7. Robustness and evolvability

Many have investigated the link between ‘evolvability’ and ‘robustness’ (Wagner 2005). There are two contradictory ways of viewing robustness. One view sees robustness as the ability of the organism to change by mutation to create a new phenotype that is viable and fertile, and which might, in some environments, be of a higher fitness than the pre-existing genotype (Kirshner & Gerhart 1998). In this case, robustness refers to an ability to make potentially adaptive phenotypic changes. However, another vision of robustness is that, just as an organism can be robust to environmental change, being able to make the same phenotype in differing environments, so organisms may be genetically robust in the sense of making a fixed, adaptive, phenotype despite having undergone mutation. This latter meaning of robustness overlaps with the concept of genetic redundancy. Clearly, these differing ideas of robustness are intimately connected to the concepts of evolvability. A robustness defined as the ability to make viable changes in the phenotype will be positively correlated with evolvability. However, a robustness expressing the ability to undergo mutation without phenotypic change would be expected, at face value, to show a negative correlation with evolvability.
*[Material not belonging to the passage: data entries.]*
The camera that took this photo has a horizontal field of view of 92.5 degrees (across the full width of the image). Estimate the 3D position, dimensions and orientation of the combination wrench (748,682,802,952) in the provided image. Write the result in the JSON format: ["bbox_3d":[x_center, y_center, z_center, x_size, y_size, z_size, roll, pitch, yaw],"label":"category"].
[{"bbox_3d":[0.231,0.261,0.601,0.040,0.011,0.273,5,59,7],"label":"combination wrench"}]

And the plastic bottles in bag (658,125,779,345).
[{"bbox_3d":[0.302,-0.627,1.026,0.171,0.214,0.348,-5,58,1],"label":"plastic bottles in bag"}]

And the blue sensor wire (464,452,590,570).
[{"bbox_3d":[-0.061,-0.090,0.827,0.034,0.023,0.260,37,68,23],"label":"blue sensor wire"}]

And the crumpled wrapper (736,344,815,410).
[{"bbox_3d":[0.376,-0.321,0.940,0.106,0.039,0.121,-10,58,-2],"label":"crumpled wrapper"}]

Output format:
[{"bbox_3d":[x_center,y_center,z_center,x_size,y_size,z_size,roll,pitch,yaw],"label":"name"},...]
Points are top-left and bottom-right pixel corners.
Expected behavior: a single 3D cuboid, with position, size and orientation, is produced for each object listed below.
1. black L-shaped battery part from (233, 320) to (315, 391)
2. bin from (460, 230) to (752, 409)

However, in the reality of the actual molecular biological situation, in which, frequently, robustness to mutation is the result of redundancy arising from recent gene duplications, these same gene duplications may offer the possibility of more adaptive changes through gain-of-function mutations causing neo-functionalization of redundant copies.

8. Conclusion

It is probably too early to say whether the concept of evolvability will prove to be useful in the long run, and whether the current excitement will persist. However, there is clearly a danger that, as with ‘canalization’ in the past, confusion will result as authors use the same word with different meanings and scientific biological debates are rendered fruitless by underlying semantic misunderstandings.